Amongst all the Dior Saddle bag’s variations, from denim to leather, one of them is printed with the Dior monogram all over it, evidence that the logomania of the early 2000s has also been making a grand comeback. Gucci and Fendi are among the brands that have been splattering their logos all over their accessories. Monograms are all over our Instagram discover pages. This is partly because, in the era of social media, the brands who chose to see the Internet as a tool tend to design their collections under the prism of social media. Logos and monograms have viral potential, they’re “aesthetically pleasing,” and easily shared. This trend also coincides with the rise of the Internet in the early 2000s.
The very tiny sunglasses, sometimes referred to as Matrix sunglasses, have also been making their way back into our wardrobes. They’re less about actually shielding one’s eyes from the sun than they are about style. Some variations of this accessory hardly do their job of sun protection and are instead worn low on the nose bridge. Tiny sunglasses were spotted on runways as well as in the streets in multiple shapes— round, rectangular, triangular, or even in flames shapes. Whether you go with or without frames, plainly black or colored, the only rule is to have them as tiny as possible.

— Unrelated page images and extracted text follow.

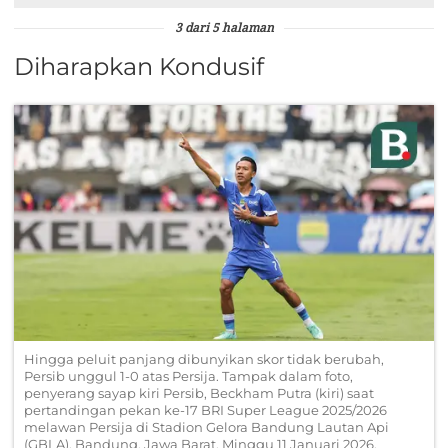
3 dari 5 halaman
Diharapkan Kondusif
Hingga peluit panjang dibunyikan skor tidak berubah,
Persib unggul 1-0 atas Persija. Tampak dalam foto,
penyerang sayap kiri Persib, Beckham Putra (kiri) saat
pertandingan pekan ke-17 BRI Super League 2025/2026
melawan Persija di Stadion Gelora Bandung Lautan Api
(GBLA), Bandung, Jawa Barat, Minggu 11 Januari 2026.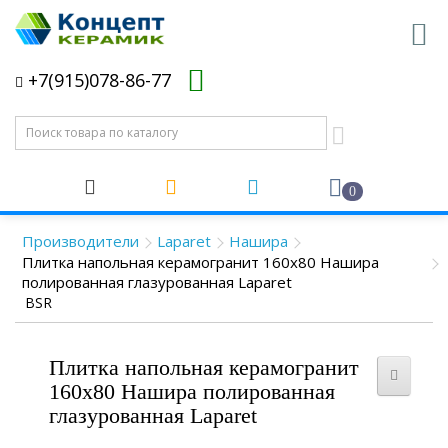
+7(915)078-86-77
0
Производители
Laparet
Нашира
Плитка напольная керамогранит 160x80 Нашира
полированная глазурованная Laparet
BSR
Плитка напольная керамогранит
160x80 Нашира полированная
глазурованная Laparet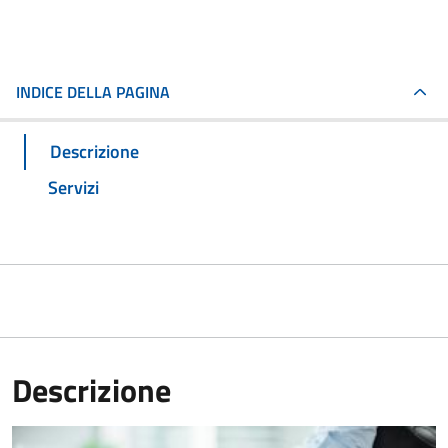
INDICE DELLA PAGINA
Descrizione
Servizi
Descrizione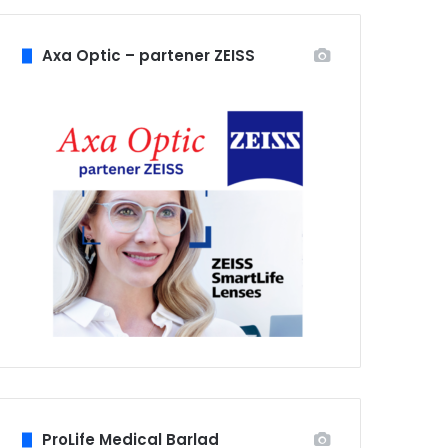
Axa Optic – partener ZEISS
ProLife Medical Barlad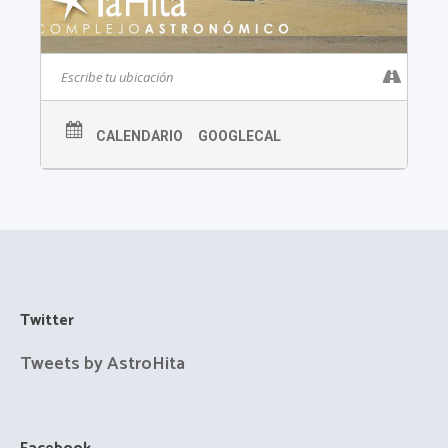
CALENDARIO
GOOGLECAL
Twitter
Tweets by AstroHita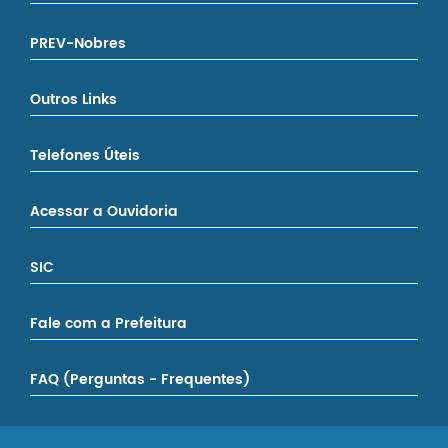
PREV-Nobres
Outros Links
Telefones Úteis
Acessar a Ouvidoria
SIC
Fale com a Prefeitura
FAQ (Perguntas - Frequentes)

Mesh tops have been on big fast fashion stores’ racks and shelves this year and are also a strength coming straight from the early 2000s. As they are transparent, they are mostly worn over a camisole or just a bra for the most daring ones. The fun about mesh tops resides in the fact that it allows you to play with layers. With patterns and motifs or black, it can spice up an outfit by being worn underneath a shirt and letting it peek by popping the collar buttons open, or under a t-shirt with the sleeves showing, or with dungarees.